Document text START

This is an archive of the discontinued LLVM Phabricator instance.

[AMDGPU] Separate out SGPR spills to VGPR lanes during PEI
ClosedPublic

Authored by cdevadas on Apr 21 2022, 12:16 PM.

Details

Summary

SILowerSGPRSpills pass handles the lowering of SGPR spills
into VGPR lanes. Some SGPR spills are handled later during
PEI. There is a common function used in both places to find
the free VGPR lane. This patch eliminates that dependency to
find the free VGPR by handling it separately for PEI. It is a
prerequisite patch for a future work to allow SGPR spills to
virtual VGPR lanes during SILowerSGPRSpills.

Diff Detail

Event Timeline

cdevadas created this revision.Apr 21 2022, 12:16 PM
Herald added a project: Restricted Project. · View Herald TranscriptApr 21 2022, 12:16 PM
cdevadas requested review of this revision.Apr 21 2022, 12:16 PM
Herald added a project: Restricted Project. · View Herald TranscriptApr 21 2022, 12:16 PM
foad added inline comments.Apr 22 2022, 3:05 AM
llvm/test/CodeGen/AMDGPU/GlobalISel/assert-align.ll
12

Seems like a regression. Does this get fixed by a later patch?

Document text END

> _Work to complete_:
[A] From the review page, list every entry in the Event Timeline, giving who performed each action, what the action was, and when it happened.
[B] Decide whether each statement agrees with the review page, answering yes or no and quoting the words that settle it:
(i) Some SGPR spills are handled during PEI.
(ii) The patch introduces a common function that both places use to find a free VGPR lane.
(iii) The revision was authored on Apr 22 2022.
[C] Reproduce the review page word for word, from "Event Timeline" up to and including "a later patch?".

Provided information START

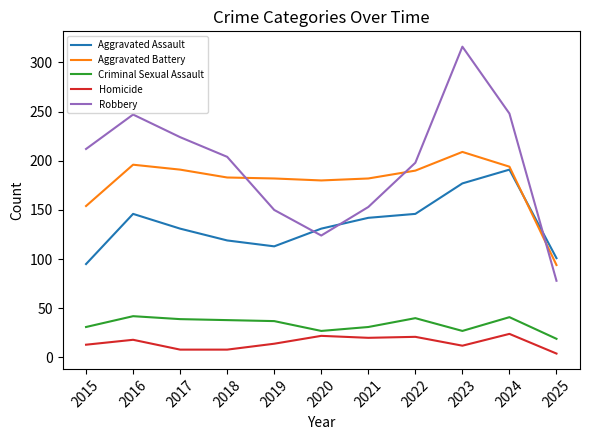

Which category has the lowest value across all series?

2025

Provided information END
Provided information START

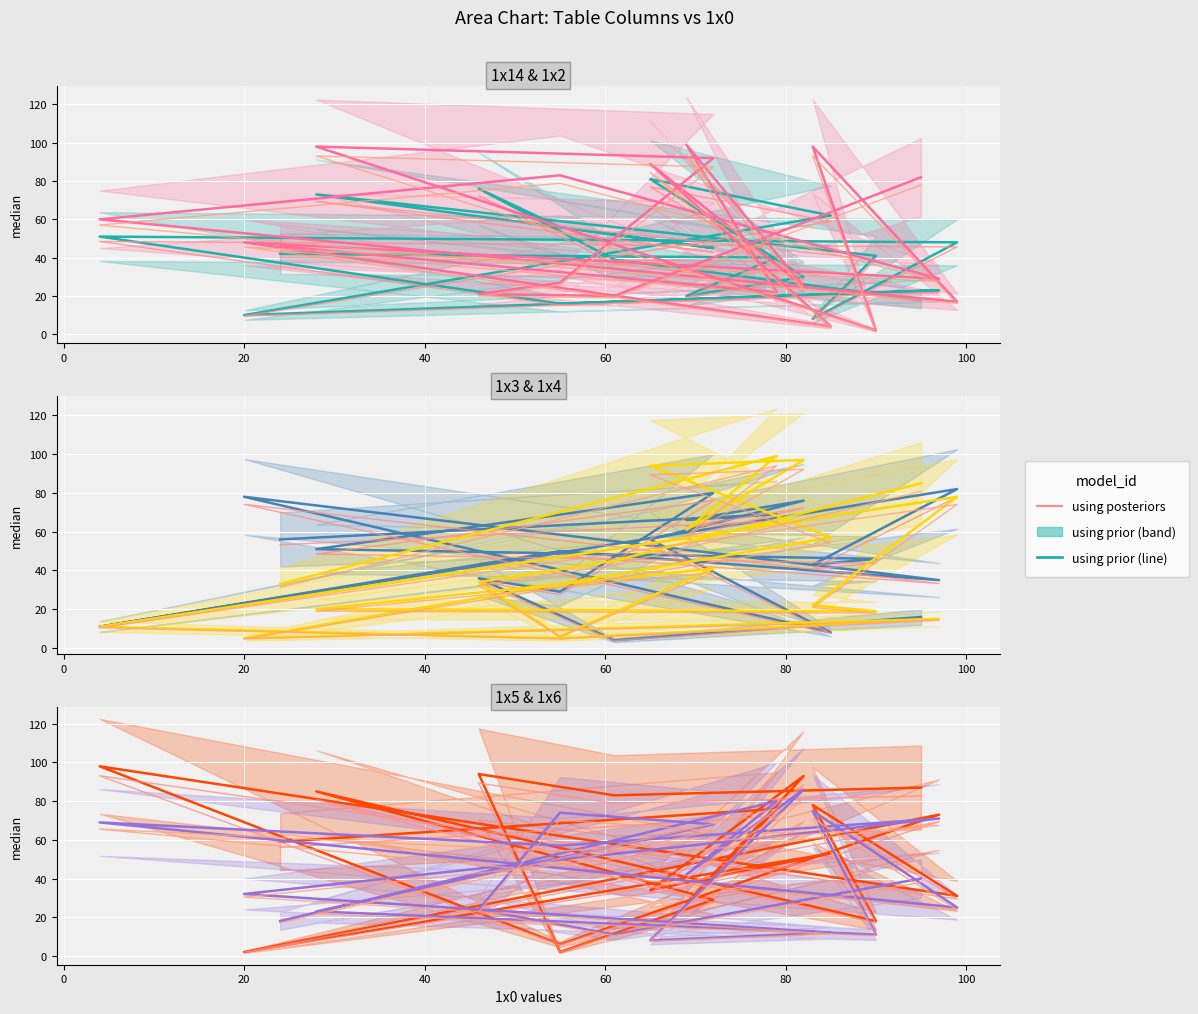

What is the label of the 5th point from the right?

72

Provided information END

> _Solutions_:
[A]
1. cdevadas created this revision on Apr 21 2022, 12:16 PM.
2. Herald added a project (Restricted Project) on Apr 21 2022, 12:16 PM.
3. cdevadas requested review of this revision on Apr 21 2022, 12:16 PM.
4. Herald added a project (Restricted Project) on Apr 21 2022, 12:16 PM.
5. foad added inline comments on Apr 22 2022, 3:05 AM.

[B]
(i) Yes: "Some SGPR spills are handled later during PEI."
(ii) No: "This patch eliminates that dependency to find the free VGPR by handling it separately for PEI."
(iii) No: "Authored by cdevadas on Apr 21 2022, 12:16 PM."

[C]
Event Timeline

cdevadas created this revision.Apr 21 2022, 12:16 PM
Herald added a project: Restricted Project. · View Herald TranscriptApr 21 2022, 12:16 PM
cdevadas requested review of this revision.Apr 21 2022, 12:16 PM
Herald added a project: Restricted Project. · View Herald TranscriptApr 21 2022, 12:16 PM
foad added inline comments.Apr 22 2022, 3:05 AM
llvm/test/CodeGen/AMDGPU/GlobalISel/assert-align.ll
12

Seems like a regression. Does this get fixed by a later patch?